Est-ce la raison pour laquelle vous ne citez pas une seule fois ce livre important d’Antoine Compagnon, les Antimodernes, de Joseph de Maistre à Roland Barthes(Gallimard, 2005) ?
J’ai beaucoup aimé certains livres de Compagnon, mais pas celui-ci. Son postulat est que les antimodernes sont des modernes qui s’ignorent et qu’on ignore ; qu’ils sont les véritables modernes. Je ne partage pas cette conception. Elle me gêne même, pour des raisons politiques. Mon but n’est pas de décerner des certificats de «modernité», je ressens de l’affection pour quelques figures et moins pour d’autres. Je n’échappe pas aux jugements de valeur.
Au XXe siècle, l’établissement en usine après Mai 68 était-il une forme d’anti-intellectualisme ?
Ce fut en effet une manière pour certains militants de se couper de la culture livresque, de penser la révolution en privilégiant la circulation entre les classes. Mais s’il faut trouver un anti-intellectualisme vraiment positif, je penserais plutôt à l’auto-émancipation populaire du XIXesiècle : ces ouvriers, ces artisans qui décident qu’ils n’ont pas besoin des intellectuels pour leur tenir la main.

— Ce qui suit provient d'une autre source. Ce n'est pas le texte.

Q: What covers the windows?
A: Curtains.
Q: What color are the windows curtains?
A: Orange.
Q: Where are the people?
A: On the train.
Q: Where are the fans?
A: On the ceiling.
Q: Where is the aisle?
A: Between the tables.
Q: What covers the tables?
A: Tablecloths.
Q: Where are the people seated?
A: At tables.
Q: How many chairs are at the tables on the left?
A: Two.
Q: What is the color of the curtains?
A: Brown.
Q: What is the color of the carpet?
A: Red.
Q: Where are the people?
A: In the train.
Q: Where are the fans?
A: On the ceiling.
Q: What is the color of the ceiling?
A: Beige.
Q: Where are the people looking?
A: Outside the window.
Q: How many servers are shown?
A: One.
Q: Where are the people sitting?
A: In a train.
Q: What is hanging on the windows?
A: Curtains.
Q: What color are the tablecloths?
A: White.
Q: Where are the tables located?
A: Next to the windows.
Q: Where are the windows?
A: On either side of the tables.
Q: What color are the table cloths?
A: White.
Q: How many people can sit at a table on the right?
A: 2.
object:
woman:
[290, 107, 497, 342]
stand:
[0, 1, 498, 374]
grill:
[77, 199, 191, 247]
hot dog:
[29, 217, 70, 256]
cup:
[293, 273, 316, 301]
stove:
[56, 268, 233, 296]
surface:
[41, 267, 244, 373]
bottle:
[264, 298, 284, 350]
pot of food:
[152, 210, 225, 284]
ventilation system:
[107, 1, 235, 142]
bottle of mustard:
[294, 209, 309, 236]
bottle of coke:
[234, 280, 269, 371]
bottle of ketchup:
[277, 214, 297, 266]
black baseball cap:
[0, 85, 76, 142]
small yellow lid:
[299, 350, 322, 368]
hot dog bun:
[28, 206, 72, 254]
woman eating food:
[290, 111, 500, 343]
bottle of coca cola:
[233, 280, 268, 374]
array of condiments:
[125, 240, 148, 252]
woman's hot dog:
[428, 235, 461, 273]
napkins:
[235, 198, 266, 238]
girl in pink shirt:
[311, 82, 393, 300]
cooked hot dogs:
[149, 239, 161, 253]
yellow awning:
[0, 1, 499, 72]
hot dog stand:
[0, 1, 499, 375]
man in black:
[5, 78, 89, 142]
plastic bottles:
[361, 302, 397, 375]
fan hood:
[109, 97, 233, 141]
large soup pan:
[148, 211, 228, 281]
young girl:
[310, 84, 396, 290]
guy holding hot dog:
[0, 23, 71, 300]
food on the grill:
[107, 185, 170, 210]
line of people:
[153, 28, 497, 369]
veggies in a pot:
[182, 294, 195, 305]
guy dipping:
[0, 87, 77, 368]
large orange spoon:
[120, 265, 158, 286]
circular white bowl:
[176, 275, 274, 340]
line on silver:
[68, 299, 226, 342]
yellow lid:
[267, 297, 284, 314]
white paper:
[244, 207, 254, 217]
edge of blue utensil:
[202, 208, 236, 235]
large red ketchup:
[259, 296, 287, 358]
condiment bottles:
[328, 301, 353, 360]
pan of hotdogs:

Ils rédigent des journaux, des manuels, mettent en place des structures pour s’émanciper. Ils ne refusent ni le savoir ni l’école, mais l’école qu’on leur propose.
Pourquoi classer Michel Houellebecq parmi les anti-intellectualistes ?
Il n’est pas hostile au monde universitaire, bien que le héros de Soumission soit professeur à l’université. J’écris d’ailleurs que les intellectuels sont pour lui inoffensifs. Mais sa passion est la technique et son idéal littéraire, la poésie. C’est elle qui, à ses yeux, touche au cœur des choses. Il joue au sociologue dans ses romans, mais défend l’intuition dans ses textes théoriques. Il a aussi des mots très durs contre les intellectuels engagés, ne manque pas une occasion d’égratigner Foucault, Deleuze, Lacan, qui constituent pour nous l’âge d’or intellectuel. Mais ce que je lui reproche surtout, à lui comme à Michel Onfray, c’est de critiquer le libéralisme actuel et d’en tirer profit de façon massive, éhontée.
La France est-elle anti-intellectualiste à la mesure de son amour des intellectuels ?
Il me semble que nous sommes encore prisonniers du mythe de la France des Lumières, révolutionnaire et civilisatrice, de la France dreyfusarde, «patrie des intellectuels». Mon travail espère corriger ce stéréotype, pas l’inverser. Pour moi, la France n’est pas plus le pays des intellectuels que l’inverse. J’envisage plutôt les choses en tension. Tous les auteurs sont pris dans une tension entre intellectualisme et anti-intellectualisme. Nous sommes tous, à un certain moment, anti-intellectuels.